§ **The task**: Repeat every entry word for word; omit all pictures.

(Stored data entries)
══════════════════════════════
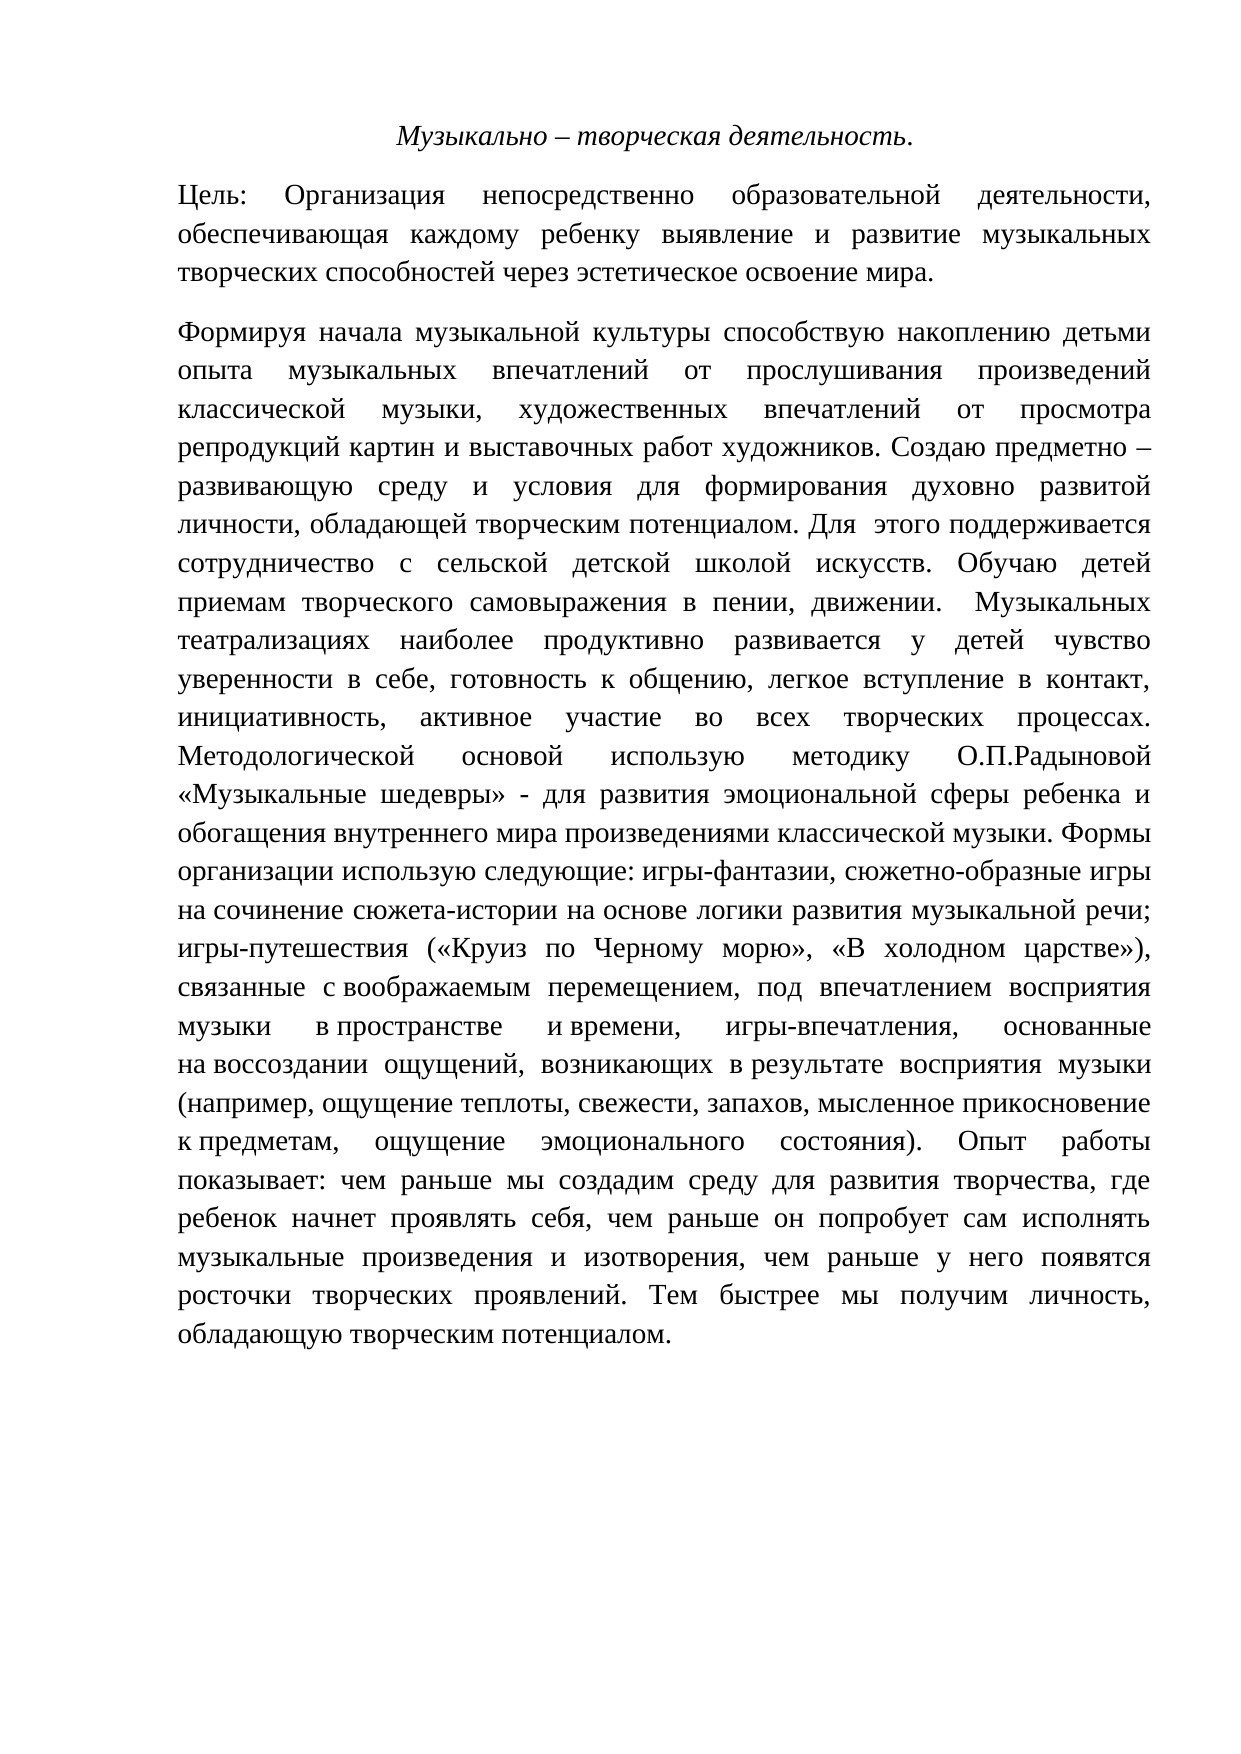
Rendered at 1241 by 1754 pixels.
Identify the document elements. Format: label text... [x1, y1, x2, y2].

text Формируя начала музыкальной культуры способствую накоплению детьми опыта музыкальных впечатлений от прослушивания произведений классической музыки, художественных впечатлений от просмотра репродукций картин и выставочных работ художников. Создаю предметно – развивающую среду и условия для формирования духовно развитой личности, обладающей творческим потенциалом. Для этого поддерживается сотрудничество с сельской детской школой искусств. Обучаю детей приемам творческого самовыражения в пении, движении. Музыкальных театрализациях наиболее продуктивно развивается у детей чувство уверенности в себе, готовность к общению, легкое вступление в контакт, инициативность, активное участие во всех творческих процессах. Методологической основой использую методику О.П.Радыновой «Музыкальные шедевры» - для развития эмоциональной сферы ребенка и обогащения внутреннего мира произведениями классической музыки. Формы организации использую следующие: игры-фантазии, сюжетно-образные игры на сочинение сюжета-истории на основе логики развития музыкальной речи; игры-путешествия («Круиз по Черному морю», «В холодном царстве»), связанные с воображаемым перемещением, под впечатлением восприятия музыки в пространстве и времени, игры-впечатления, основанные на воссоздании ощущений, возникающих в результате восприятия музыки (например, ощущение теплоты, свежести, запахов, мысленное прикосновение к предметам, ощущение эмоционального состояния). Опыт работы показывает: чем раньше мы создадим среду для развития творчества, где ребенок начнет проявлять себя, чем раньше он попробует сам исполнять музыкальные произведения и изотворения, чем раньше у него появятся росточки творческих проявлений. Тем быстрее мы получим личность, обладающую творческим потенциалом. [177, 314, 1152, 1349]
text Цель: Организация непосредственно образовательной деятельности, обеспечивающая каждому ребенку выявление и развитие музыкальных творческих способностей через эстетическое освоение мира. [177, 177, 1152, 288]
text Музыкально – творческая деятельность. [177, 118, 1152, 152]
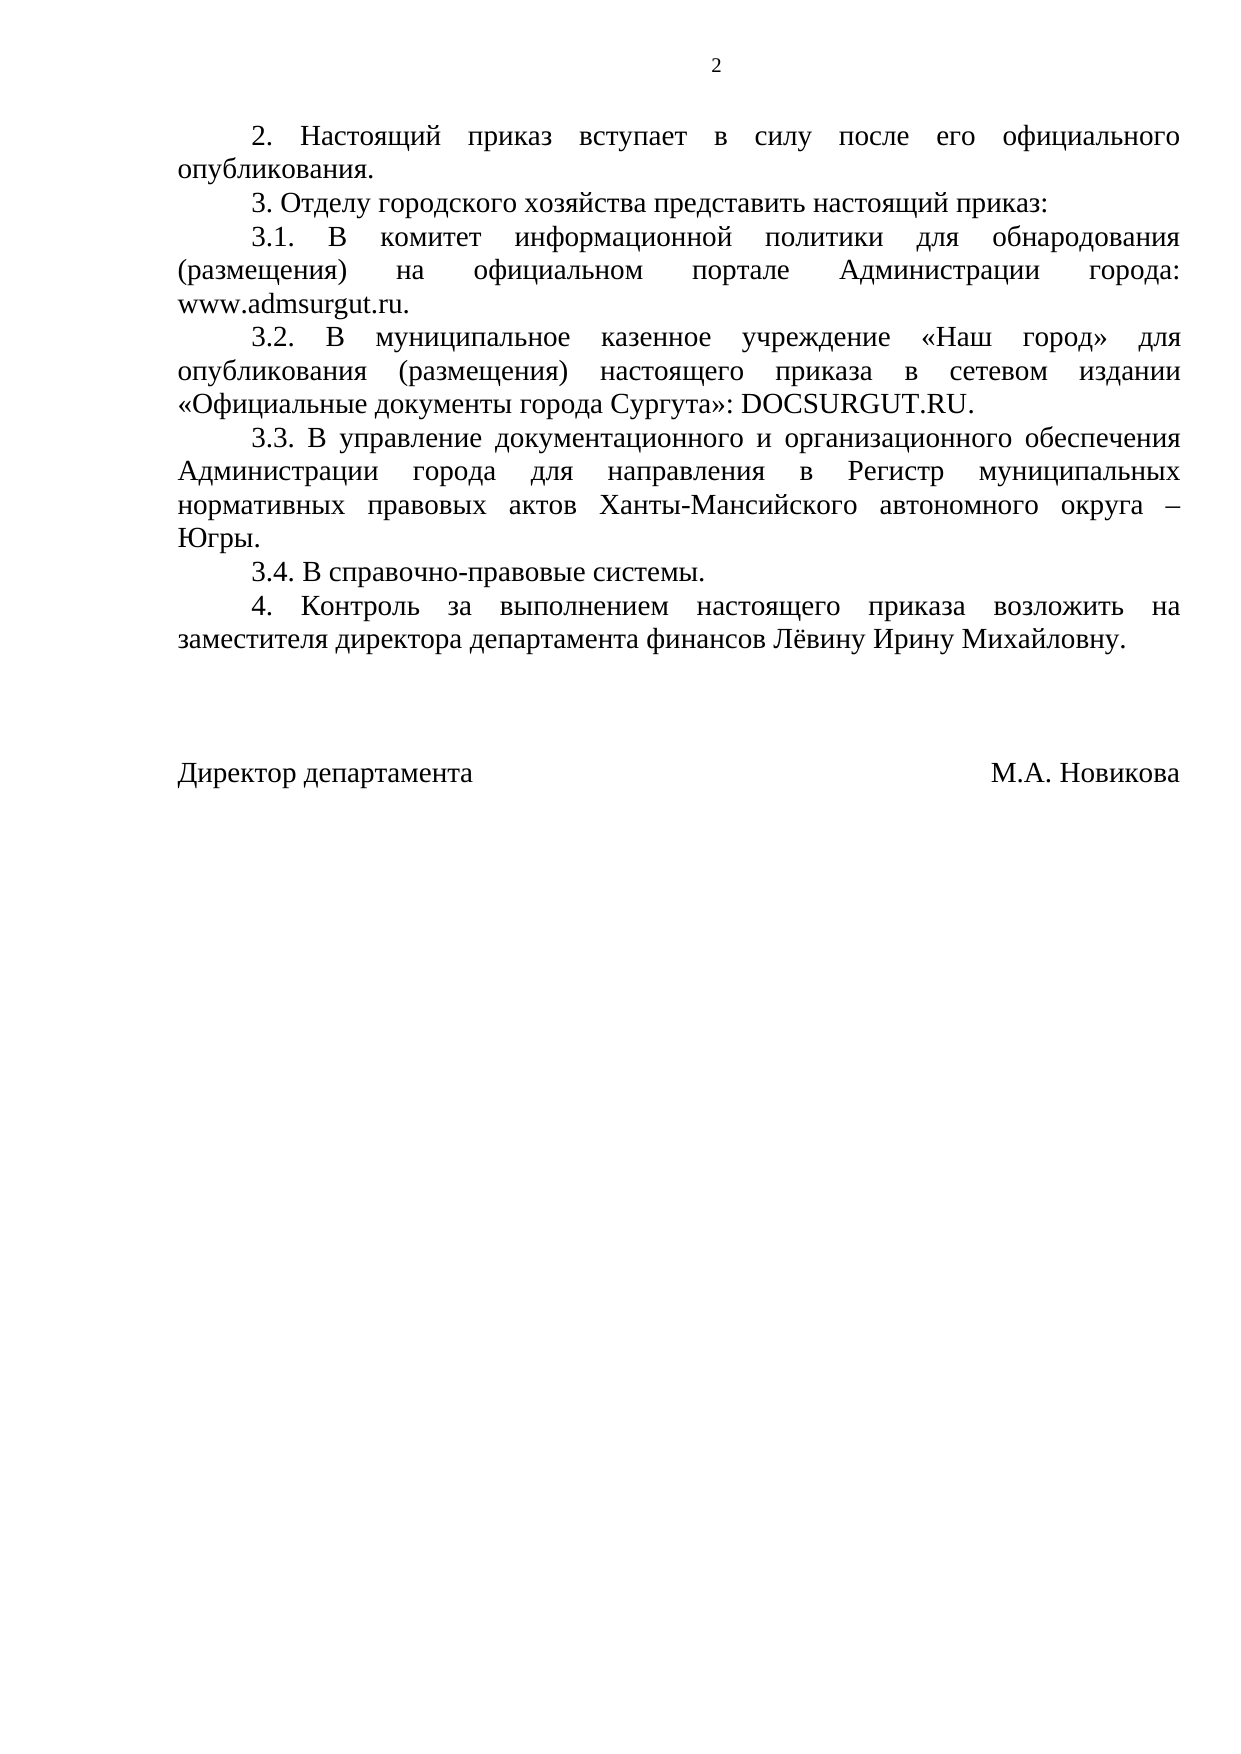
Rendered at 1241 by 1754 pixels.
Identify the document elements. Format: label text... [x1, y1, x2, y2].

text 3.4. В справочно-правовые системы. [177, 554, 1181, 588]
text 2. Настоящий приказ вступает в силу после его официального опубликования. [177, 118, 1181, 185]
text 3.3. В управление документационного и организационного обеспечения Администрации города для направления в Регистр муниципальных нормативных правовых актов Ханты-Мансийского автономного округа – Югры. [177, 420, 1181, 554]
text 3.2. В муниципальное казенное учреждение «Наш город» для опубликования (размещения) настоящего приказа в сетевом издании «Официальные документы города Сургута»: DOCSURGUT.RU. [177, 319, 1181, 420]
text 4. Контроль за выполнением настоящего приказа возложить на заместителя директора департамента финансов Лёвину Ирину Михайловну. [177, 588, 1181, 655]
text 3. Отделу городского хозяйства представить настоящий приказ: [177, 185, 1181, 219]
text Директор департамента М.А. Новикова [177, 755, 1181, 789]
text 3.1. В комитет информационной политики для обнародования (размещения) на официальном портале Администрации города: www.admsurgut.ru. [177, 219, 1181, 319]
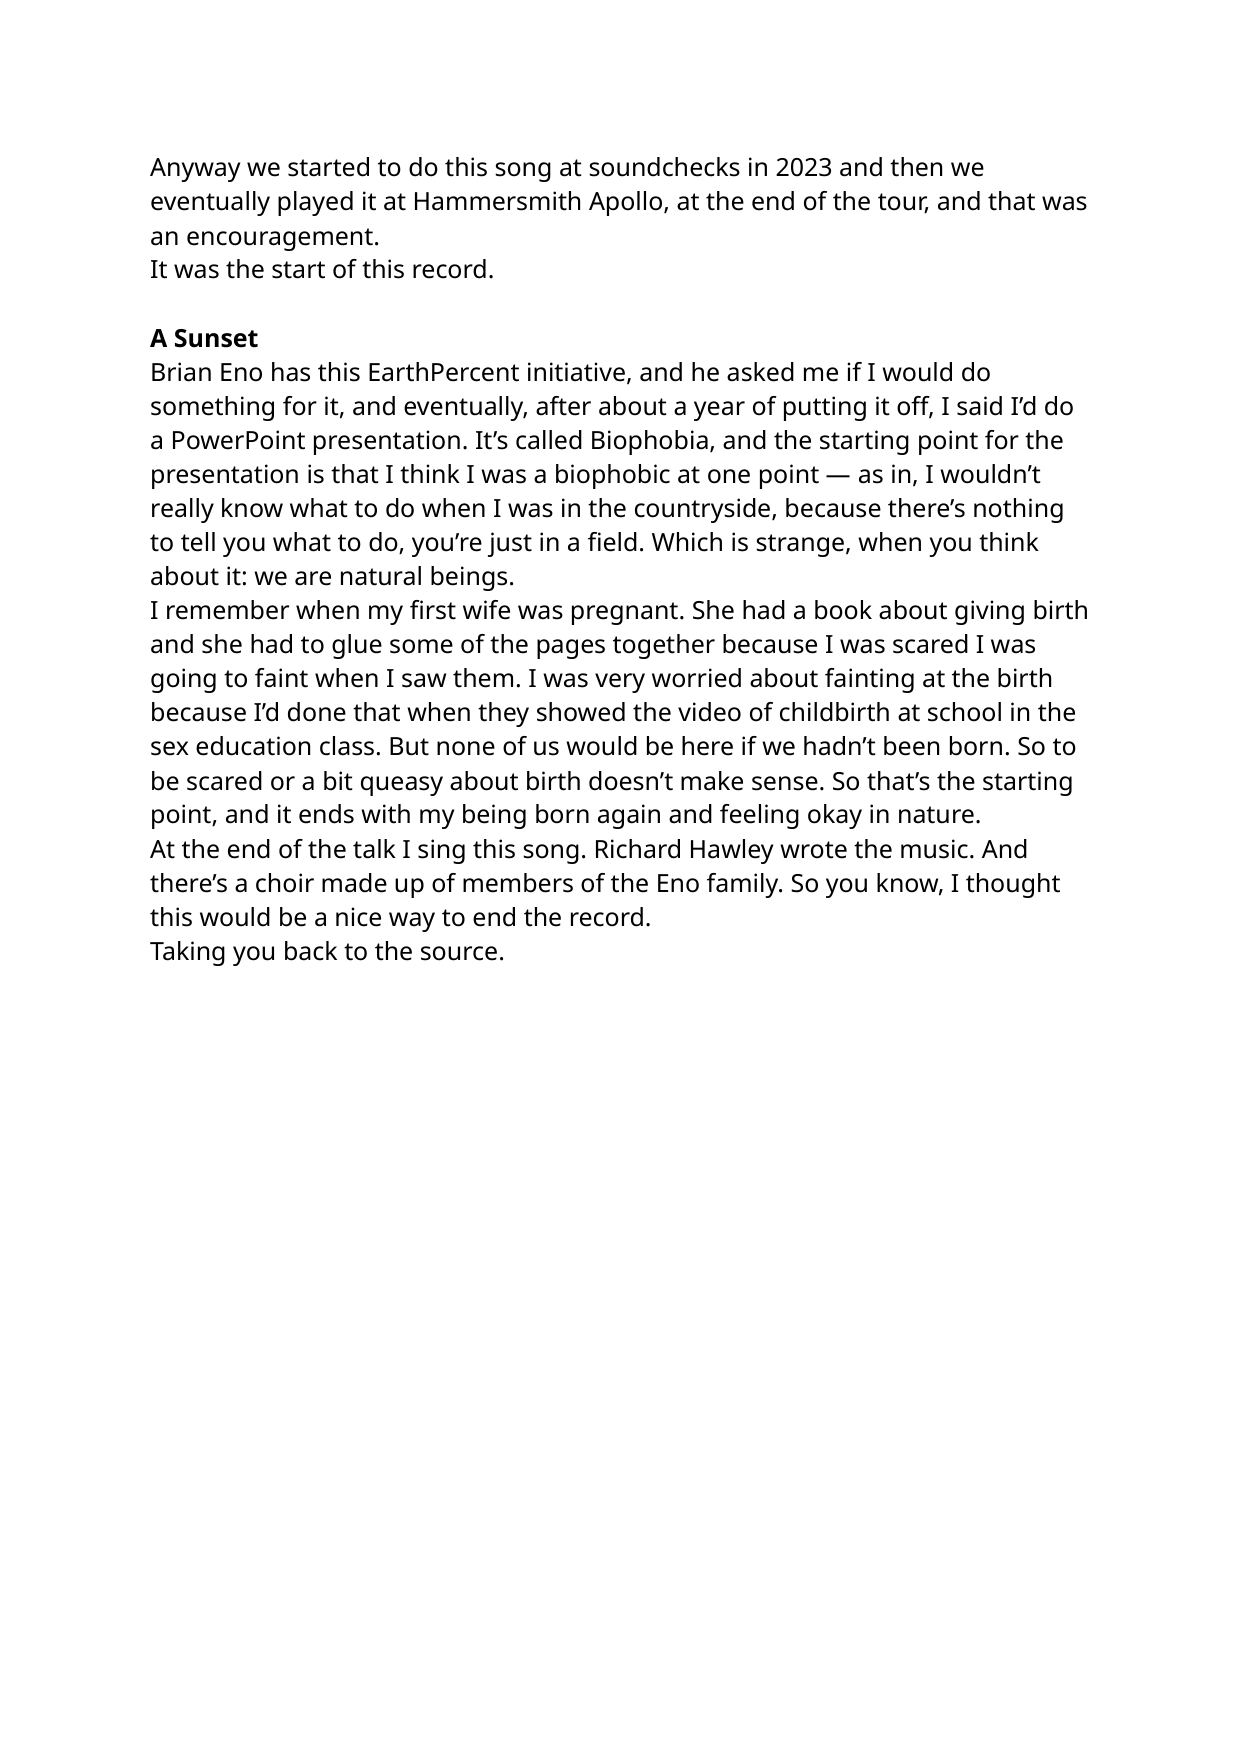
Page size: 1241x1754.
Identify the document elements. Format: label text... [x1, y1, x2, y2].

text A Sunset [150, 320, 1090, 354]
text At the end of the talk I sing this song. Richard Hawley wrote the music. And there’s a choir made up of members of the Eno family. So you know, I thought this would be a nice way to end the record. [150, 831, 1090, 933]
text I remember when my first wife was pregnant. She had a book about giving birth and she had to glue some of the pages together because I was scared I was going to faint when I saw them. I was very worried about fainting at the birth because I’d done that when they showed the video of childbirth at school in the sex education class. But none of us would be here if we hadn’t been born. So to be scared or a bit queasy about birth doesn’t make sense. So that’s the starting point, and it ends with my being born again and feeling okay in nature. [150, 593, 1090, 831]
text Brian Eno has this EarthPercent initiative, and he asked me if I would do something for it, and eventually, after about a year of putting it off, I said I’d do a PowerPoint presentation. It’s called Biophobia, and the starting point for the presentation is that I think I was a biophobic at one point — as in, I wouldn’t really know what to do when I was in the countryside, because there’s nothing to tell you what to do, you’re just in a field. Which is strange, when you think about it: we are natural beings. [150, 354, 1090, 593]
text It was the start of this record. [150, 252, 1090, 286]
text Taking you back to the source. [150, 933, 1090, 967]
text Anyway we started to do this song at soundchecks in 2023 and then we eventually played it at Hammersmith Apollo, at the end of the tour, and that was an encouragement. [150, 150, 1090, 252]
══════════════════════════════
§ **Result**:
Rendered at 1241 by 1754 pixels.
Identify the document elements. Format: label text... [x1, y1, x2, y2].

text Формируя начала музыкальной культуры способствую накоплению детьми опыта музыкальных впечатлений от прослушивания произведений классической музыки, художественных впечатлений от просмотра репродукций картин и выставочных работ художников. Создаю предметно – развивающую среду и условия для формирования духовно развитой личности, обладающей творческим потенциалом. Для этого поддерживается сотрудничество с сельской детской школой искусств. Обучаю детей приемам творческого самовыражения в пении, движении. Музыкальных театрализациях наиболее продуктивно развивается у детей чувство уверенности в себе, готовность к общению, легкое вступление в контакт, инициативность, активное участие во всех творческих процессах. Методологической основой использую методику О.П.Радыновой «Музыкальные шедевры» - для развития эмоциональной сферы ребенка и обогащения внутреннего мира произведениями классической музыки. Формы организации использую следующие: игры-фантазии, сюжетно-образные игры на сочинение сюжета-истории на основе логики развития музыкальной речи; игры-путешествия («Круиз по Черному морю», «В холодном царстве»), связанные с воображаемым перемещением, под впечатлением восприятия музыки в пространстве и времени, игры-впечатления, основанные на воссоздании ощущений, возникающих в результате восприятия музыки (например, ощущение теплоты, свежести, запахов, мысленное прикосновение к предметам, ощущение эмоционального состояния). Опыт работы показывает: чем раньше мы создадим среду для развития творчества, где ребенок начнет проявлять себя, чем раньше он попробует сам исполнять музыкальные произведения и изотворения, чем раньше у него появятся росточки творческих проявлений. Тем быстрее мы получим личность, обладающую творческим потенциалом. [177, 314, 1152, 1349]
text Цель: Организация непосредственно образовательной деятельности, обеспечивающая каждому ребенку выявление и развитие музыкальных творческих способностей через эстетическое освоение мира. [177, 177, 1152, 288]
text Музыкально – творческая деятельность. [177, 118, 1152, 152]
Rendered at 1241 by 1754 pixels.
Identify the document elements. Format: label text... [x1, y1, x2, y2].

text 3.4. В справочно-правовые системы. [177, 554, 1181, 588]
text 2. Настоящий приказ вступает в силу после его официального опубликования. [177, 118, 1181, 185]
text 3.3. В управление документационного и организационного обеспечения Администрации города для направления в Регистр муниципальных нормативных правовых актов Ханты-Мансийского автономного округа – Югры. [177, 420, 1181, 554]
text 3.2. В муниципальное казенное учреждение «Наш город» для опубликования (размещения) настоящего приказа в сетевом издании «Официальные документы города Сургута»: DOCSURGUT.RU. [177, 319, 1181, 420]
text 4. Контроль за выполнением настоящего приказа возложить на заместителя директора департамента финансов Лёвину Ирину Михайловну. [177, 588, 1181, 655]
text 3. Отделу городского хозяйства представить настоящий приказ: [177, 185, 1181, 219]
text Директор департамента М.А. Новикова [177, 755, 1181, 789]
text 3.1. В комитет информационной политики для обнародования (размещения) на официальном портале Администрации города: www.admsurgut.ru. [177, 219, 1181, 319]
Page size: 1241x1754.
Identify the document elements. Format: label text... [x1, y1, x2, y2].

text A Sunset [150, 320, 1090, 354]
text At the end of the talk I sing this song. Richard Hawley wrote the music. And there’s a choir made up of members of the Eno family. So you know, I thought this would be a nice way to end the record. [150, 831, 1090, 933]
text I remember when my first wife was pregnant. She had a book about giving birth and she had to glue some of the pages together because I was scared I was going to faint when I saw them. I was very worried about fainting at the birth because I’d done that when they showed the video of childbirth at school in the sex education class. But none of us would be here if we hadn’t been born. So to be scared or a bit queasy about birth doesn’t make sense. So that’s the starting point, and it ends with my being born again and feeling okay in nature. [150, 593, 1090, 831]
text Brian Eno has this EarthPercent initiative, and he asked me if I would do something for it, and eventually, after about a year of putting it off, I said I’d do a PowerPoint presentation. It’s called Biophobia, and the starting point for the presentation is that I think I was a biophobic at one point — as in, I wouldn’t really know what to do when I was in the countryside, because there’s nothing to tell you what to do, you’re just in a field. Which is strange, when you think about it: we are natural beings. [150, 354, 1090, 593]
text It was the start of this record. [150, 252, 1090, 286]
text Taking you back to the source. [150, 933, 1090, 967]
text Anyway we started to do this song at soundchecks in 2023 and then we eventually played it at Hammersmith Apollo, at the end of the tour, and that was an encouragement. [150, 150, 1090, 252]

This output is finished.